Timo, da Niceplanet Geotecnologia, está confiante de que o modelo uruguaio de rastrear cada vaca é o caminho para o Brasil também — e que isso também poderia aumentar em muito os lucros dos produtores. “Sempre pensamos que os produtores uruguaios podiam cobrar mais porque tinham mais qualidade na carne”, disse ele. “Mas não é isso. É a rastreabilidade”.
Iniciativas transregionais
A mesa redonda de discussão sobre a carne bovina não é a única iniciativa da região. Algumas fazendas já produzem carne bovina com uma certificação sustentável, como as pertencentes à Grasslands Alliance, uma iniciativa liderada pela ONG BirdLife International que opera na Argentina, Brasil, Paraguai e Uruguai.

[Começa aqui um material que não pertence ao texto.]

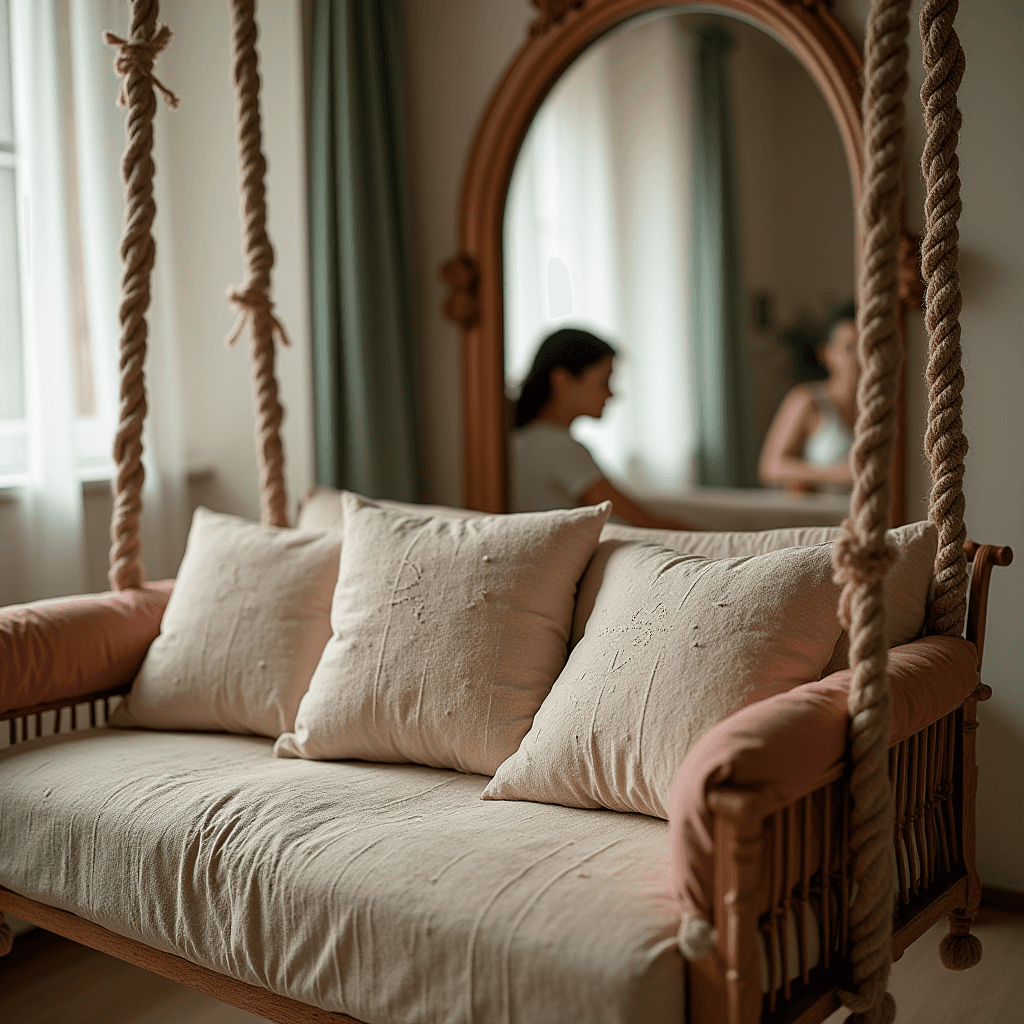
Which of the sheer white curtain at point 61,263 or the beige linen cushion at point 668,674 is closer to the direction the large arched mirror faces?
the beige linen cushion

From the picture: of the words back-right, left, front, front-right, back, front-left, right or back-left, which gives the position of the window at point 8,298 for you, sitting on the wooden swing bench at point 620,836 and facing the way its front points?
right

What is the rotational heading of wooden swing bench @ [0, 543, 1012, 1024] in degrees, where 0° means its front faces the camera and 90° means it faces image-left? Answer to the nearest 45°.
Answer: approximately 45°

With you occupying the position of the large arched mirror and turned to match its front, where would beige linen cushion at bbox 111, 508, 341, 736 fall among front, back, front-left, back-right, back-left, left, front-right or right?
front-right

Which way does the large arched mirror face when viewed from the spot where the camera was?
facing the viewer

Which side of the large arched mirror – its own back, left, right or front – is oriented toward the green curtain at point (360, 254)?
right

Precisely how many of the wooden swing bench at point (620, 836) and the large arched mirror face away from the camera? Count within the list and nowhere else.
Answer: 0

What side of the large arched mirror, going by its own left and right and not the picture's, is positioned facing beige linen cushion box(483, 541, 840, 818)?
front

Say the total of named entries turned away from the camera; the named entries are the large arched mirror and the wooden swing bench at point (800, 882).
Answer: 0

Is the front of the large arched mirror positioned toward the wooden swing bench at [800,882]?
yes

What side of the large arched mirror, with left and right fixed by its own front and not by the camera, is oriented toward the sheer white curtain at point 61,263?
right
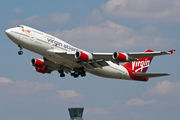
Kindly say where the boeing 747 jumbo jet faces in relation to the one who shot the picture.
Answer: facing the viewer and to the left of the viewer
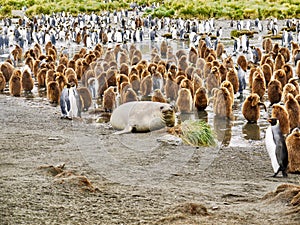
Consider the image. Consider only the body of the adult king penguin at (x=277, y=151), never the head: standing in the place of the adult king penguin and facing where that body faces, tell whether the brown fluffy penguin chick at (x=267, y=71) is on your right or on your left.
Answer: on your right

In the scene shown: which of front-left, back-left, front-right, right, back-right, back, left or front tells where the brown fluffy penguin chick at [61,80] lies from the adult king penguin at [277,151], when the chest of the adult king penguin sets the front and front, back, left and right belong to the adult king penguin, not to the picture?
front-right

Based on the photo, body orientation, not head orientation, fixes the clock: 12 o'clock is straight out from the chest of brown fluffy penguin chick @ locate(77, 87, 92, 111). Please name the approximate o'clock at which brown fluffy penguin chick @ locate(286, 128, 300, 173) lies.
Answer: brown fluffy penguin chick @ locate(286, 128, 300, 173) is roughly at 8 o'clock from brown fluffy penguin chick @ locate(77, 87, 92, 111).

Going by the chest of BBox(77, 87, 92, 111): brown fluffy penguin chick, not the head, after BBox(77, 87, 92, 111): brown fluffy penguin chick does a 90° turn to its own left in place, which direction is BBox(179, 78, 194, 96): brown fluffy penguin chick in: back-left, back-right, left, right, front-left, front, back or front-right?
left

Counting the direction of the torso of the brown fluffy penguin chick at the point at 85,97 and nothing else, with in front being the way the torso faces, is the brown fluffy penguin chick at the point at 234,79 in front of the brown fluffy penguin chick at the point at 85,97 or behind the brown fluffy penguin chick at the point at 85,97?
behind

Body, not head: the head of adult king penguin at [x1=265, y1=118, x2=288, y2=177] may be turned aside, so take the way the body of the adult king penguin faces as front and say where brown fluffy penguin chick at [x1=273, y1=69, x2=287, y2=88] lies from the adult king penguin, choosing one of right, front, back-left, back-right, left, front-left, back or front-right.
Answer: right

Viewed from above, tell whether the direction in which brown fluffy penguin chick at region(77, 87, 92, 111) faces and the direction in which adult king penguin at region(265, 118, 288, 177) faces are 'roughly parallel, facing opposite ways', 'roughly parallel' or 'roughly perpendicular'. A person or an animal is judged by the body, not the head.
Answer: roughly parallel

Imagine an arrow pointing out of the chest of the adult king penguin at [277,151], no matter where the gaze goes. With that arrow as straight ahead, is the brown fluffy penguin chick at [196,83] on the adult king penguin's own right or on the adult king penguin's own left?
on the adult king penguin's own right

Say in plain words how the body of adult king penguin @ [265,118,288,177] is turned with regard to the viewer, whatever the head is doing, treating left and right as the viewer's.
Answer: facing to the left of the viewer

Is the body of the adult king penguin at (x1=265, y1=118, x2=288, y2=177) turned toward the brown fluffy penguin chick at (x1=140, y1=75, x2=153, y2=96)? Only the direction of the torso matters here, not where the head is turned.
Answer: no

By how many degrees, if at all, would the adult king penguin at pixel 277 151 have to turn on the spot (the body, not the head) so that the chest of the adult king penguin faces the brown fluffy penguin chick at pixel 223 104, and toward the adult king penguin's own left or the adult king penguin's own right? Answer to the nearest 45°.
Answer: approximately 90° to the adult king penguin's own right
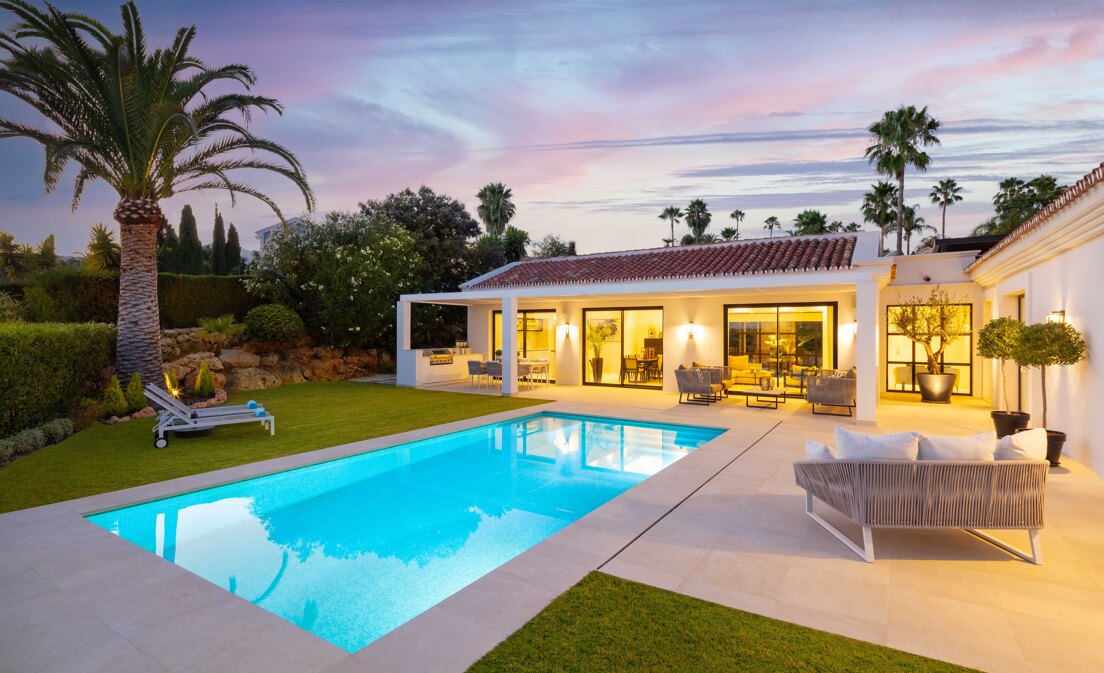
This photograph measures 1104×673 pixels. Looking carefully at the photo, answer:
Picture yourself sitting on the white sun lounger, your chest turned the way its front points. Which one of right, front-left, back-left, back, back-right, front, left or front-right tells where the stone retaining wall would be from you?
left

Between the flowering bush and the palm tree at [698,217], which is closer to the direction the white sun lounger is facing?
the palm tree

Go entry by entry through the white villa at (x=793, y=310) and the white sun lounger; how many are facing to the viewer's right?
1

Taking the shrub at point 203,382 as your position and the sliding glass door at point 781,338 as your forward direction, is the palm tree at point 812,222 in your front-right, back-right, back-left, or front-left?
front-left

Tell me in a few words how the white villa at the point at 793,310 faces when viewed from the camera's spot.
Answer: facing the viewer and to the left of the viewer

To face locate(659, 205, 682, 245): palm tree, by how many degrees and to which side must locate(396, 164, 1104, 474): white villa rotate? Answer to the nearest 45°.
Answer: approximately 135° to its right

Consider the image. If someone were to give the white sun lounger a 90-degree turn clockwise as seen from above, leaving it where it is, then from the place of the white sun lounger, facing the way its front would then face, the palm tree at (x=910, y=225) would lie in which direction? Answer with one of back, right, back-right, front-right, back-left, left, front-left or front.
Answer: left

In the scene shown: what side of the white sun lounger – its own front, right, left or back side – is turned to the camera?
right

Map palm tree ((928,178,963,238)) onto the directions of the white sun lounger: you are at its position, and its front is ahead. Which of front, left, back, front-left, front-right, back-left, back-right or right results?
front

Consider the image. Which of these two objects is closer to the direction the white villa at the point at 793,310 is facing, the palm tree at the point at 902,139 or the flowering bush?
the flowering bush
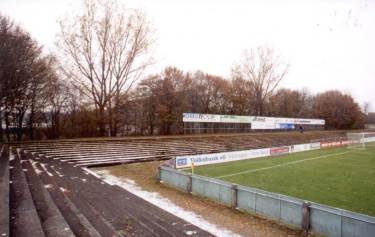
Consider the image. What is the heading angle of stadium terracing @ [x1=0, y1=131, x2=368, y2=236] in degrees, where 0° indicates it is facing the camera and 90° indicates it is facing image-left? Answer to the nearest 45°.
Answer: approximately 315°

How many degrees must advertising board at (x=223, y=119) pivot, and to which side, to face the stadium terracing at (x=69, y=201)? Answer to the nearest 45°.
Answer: approximately 45° to its right

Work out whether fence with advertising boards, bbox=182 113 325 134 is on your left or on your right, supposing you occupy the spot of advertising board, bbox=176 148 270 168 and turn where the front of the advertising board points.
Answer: on your left

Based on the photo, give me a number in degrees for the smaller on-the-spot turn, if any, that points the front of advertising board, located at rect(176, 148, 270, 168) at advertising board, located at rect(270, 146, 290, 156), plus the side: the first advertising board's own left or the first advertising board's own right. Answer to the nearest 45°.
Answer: approximately 90° to the first advertising board's own left

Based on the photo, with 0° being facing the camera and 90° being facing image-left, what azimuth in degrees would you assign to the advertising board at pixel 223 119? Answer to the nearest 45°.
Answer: approximately 315°

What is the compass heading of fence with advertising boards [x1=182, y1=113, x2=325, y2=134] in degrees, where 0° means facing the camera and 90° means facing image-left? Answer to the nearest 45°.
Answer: approximately 315°

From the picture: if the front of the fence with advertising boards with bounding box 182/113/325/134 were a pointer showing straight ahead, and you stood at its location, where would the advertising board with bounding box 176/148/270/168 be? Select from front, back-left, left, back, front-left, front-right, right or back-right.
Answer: front-right

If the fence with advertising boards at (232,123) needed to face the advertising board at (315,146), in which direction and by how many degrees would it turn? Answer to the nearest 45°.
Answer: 0° — it already faces it
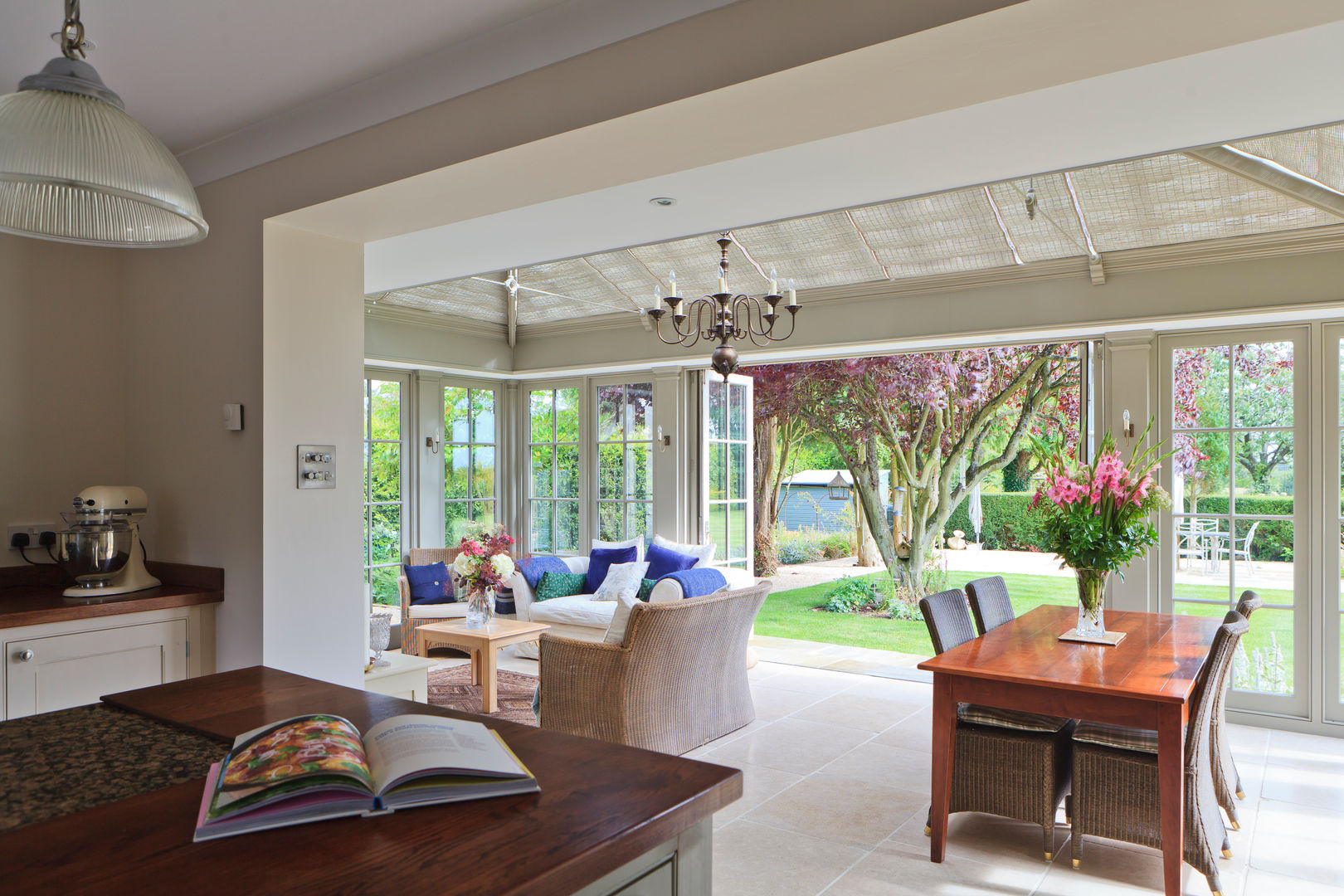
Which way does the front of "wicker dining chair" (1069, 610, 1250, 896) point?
to the viewer's left

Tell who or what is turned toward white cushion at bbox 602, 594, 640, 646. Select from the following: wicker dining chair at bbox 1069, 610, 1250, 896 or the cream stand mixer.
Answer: the wicker dining chair

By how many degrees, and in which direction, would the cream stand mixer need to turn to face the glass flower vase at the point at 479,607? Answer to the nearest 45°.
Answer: approximately 180°

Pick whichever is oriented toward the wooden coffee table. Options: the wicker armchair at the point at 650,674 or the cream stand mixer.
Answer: the wicker armchair

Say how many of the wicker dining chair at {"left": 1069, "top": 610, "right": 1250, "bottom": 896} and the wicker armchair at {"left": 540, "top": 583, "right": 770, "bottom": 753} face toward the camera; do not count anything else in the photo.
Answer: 0

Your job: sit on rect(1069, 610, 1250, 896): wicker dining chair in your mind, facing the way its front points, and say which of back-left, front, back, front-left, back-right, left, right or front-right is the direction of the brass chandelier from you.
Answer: front-right

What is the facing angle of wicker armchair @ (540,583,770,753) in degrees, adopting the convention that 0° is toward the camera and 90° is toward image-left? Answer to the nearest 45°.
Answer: approximately 135°

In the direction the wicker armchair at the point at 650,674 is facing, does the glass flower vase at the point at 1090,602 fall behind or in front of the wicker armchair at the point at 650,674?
behind

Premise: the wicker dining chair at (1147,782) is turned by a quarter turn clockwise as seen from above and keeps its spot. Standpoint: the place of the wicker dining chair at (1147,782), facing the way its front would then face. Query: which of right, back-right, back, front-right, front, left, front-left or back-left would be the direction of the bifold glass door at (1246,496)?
front

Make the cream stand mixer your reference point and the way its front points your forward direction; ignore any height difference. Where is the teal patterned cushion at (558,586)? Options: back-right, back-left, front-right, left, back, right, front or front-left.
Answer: back

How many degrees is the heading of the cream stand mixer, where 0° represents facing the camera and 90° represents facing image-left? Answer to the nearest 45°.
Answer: approximately 45°

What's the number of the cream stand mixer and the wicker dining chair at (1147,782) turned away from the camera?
0

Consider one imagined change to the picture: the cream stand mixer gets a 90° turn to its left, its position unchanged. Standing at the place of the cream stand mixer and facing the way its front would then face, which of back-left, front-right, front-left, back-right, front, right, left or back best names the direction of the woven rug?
left

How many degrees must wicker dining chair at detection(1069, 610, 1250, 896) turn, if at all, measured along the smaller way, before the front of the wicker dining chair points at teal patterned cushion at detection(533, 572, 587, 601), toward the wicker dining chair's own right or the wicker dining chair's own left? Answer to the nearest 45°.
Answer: approximately 45° to the wicker dining chair's own right

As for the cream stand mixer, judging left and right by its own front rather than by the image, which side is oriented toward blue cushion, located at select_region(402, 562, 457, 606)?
back
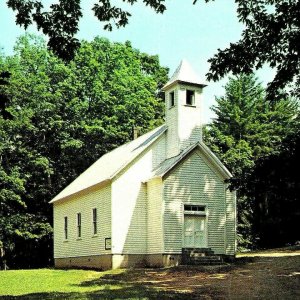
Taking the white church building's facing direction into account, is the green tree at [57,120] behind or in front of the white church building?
behind

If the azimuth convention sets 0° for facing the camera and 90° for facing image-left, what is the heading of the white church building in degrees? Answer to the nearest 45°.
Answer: approximately 315°

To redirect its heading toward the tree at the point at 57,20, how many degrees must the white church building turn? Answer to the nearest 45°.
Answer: approximately 45° to its right
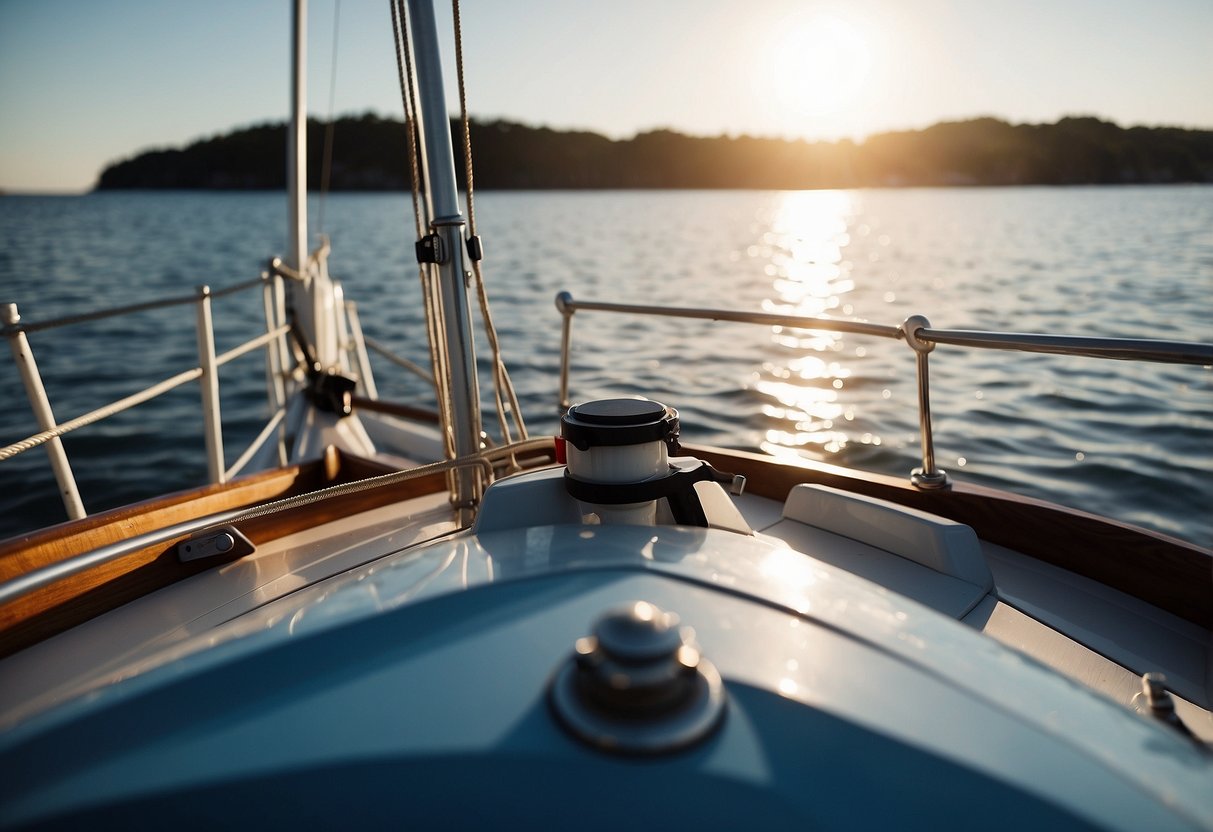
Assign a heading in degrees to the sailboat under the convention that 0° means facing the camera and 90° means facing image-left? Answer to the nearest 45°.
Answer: approximately 180°
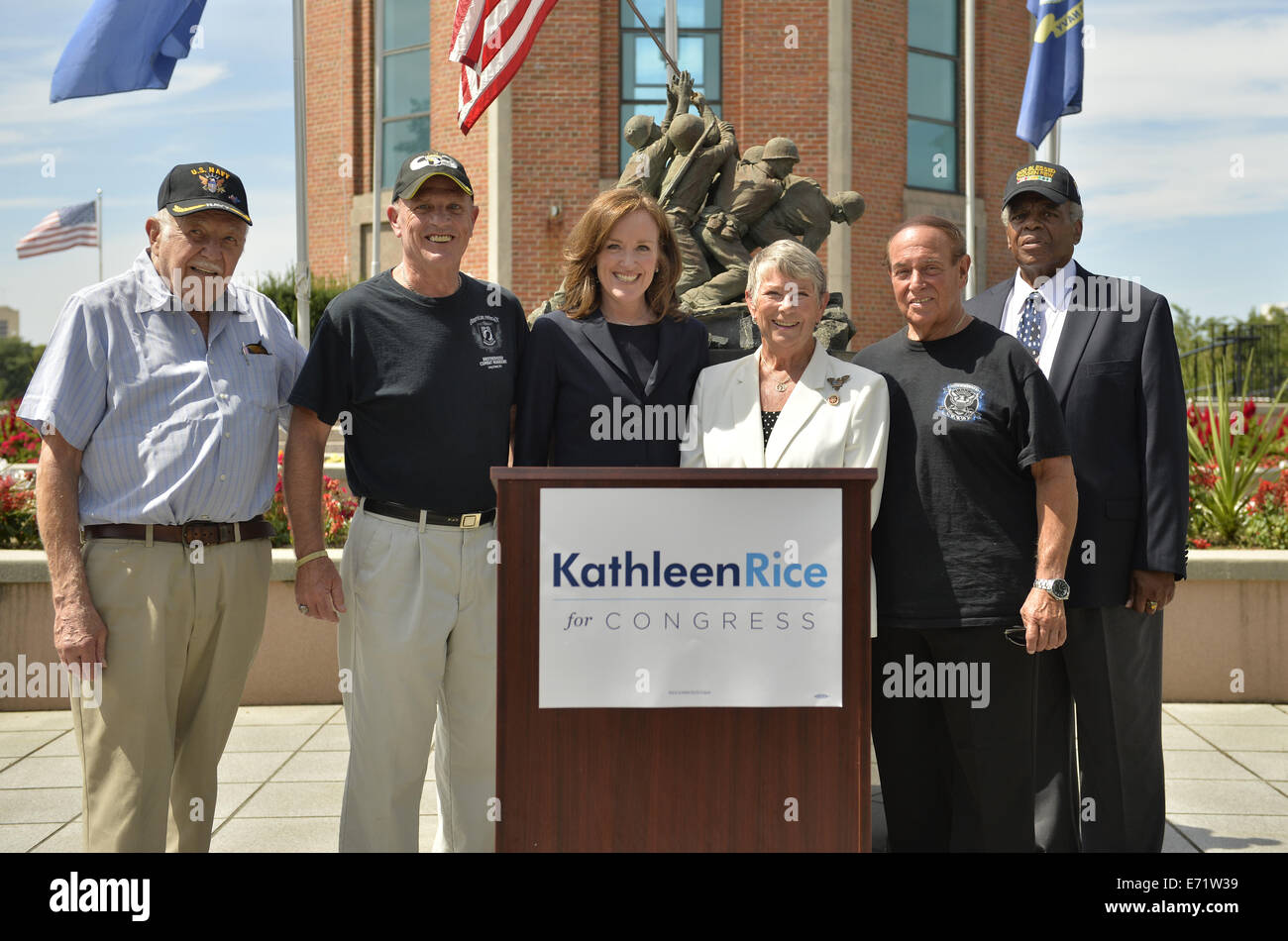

Pede-se aos produtores que mantenham pelo menos 50% de suas pastagens intocadas, sejam responsáveis pelo bem-estar dos animais durante sua vida útil e garantam condições de saúde e segurança para o consumidor. Em troca, eles vendem sua carne bovina com o selo da iniciativa.
A Grasslands Alliance já abrangia 621 mil hectares e 444 estabelecimentos rurais onde opera já em 2020.
“Temos todos os tipos de produtores que integram a iniciativa. Alguns se unem por causa da possibilidade de agregar valor à sua produção e aumentar seus lucros. Mas outros se sentem orgulhosos de ter um produto diferente dos demais”, disse Gabriela Gabarain, coordenadora da Grasslands Alliance na Argentina.
O Programa das Nações Unidas para o Desenvolvimento (PNUD) trabalha com o governo nacional do Paraguai na iniciativa do Chaco Verde por cinco anos. Juntos, eles treinam mais de 3.500 pequenos e grandes produtores para melhorar suas práticas”.
“Estamos tentando encontrar o caminho para que os produtores sejam mais eficientes e sustentáveis para que sua carne bovina possa ter acesso a mercados premium”, disse o coordenador do projeto, Rafael Gadea. “A produção é, em sua maioria, sustentável, mas ainda precisa provar isso por meio de uma certificação real”.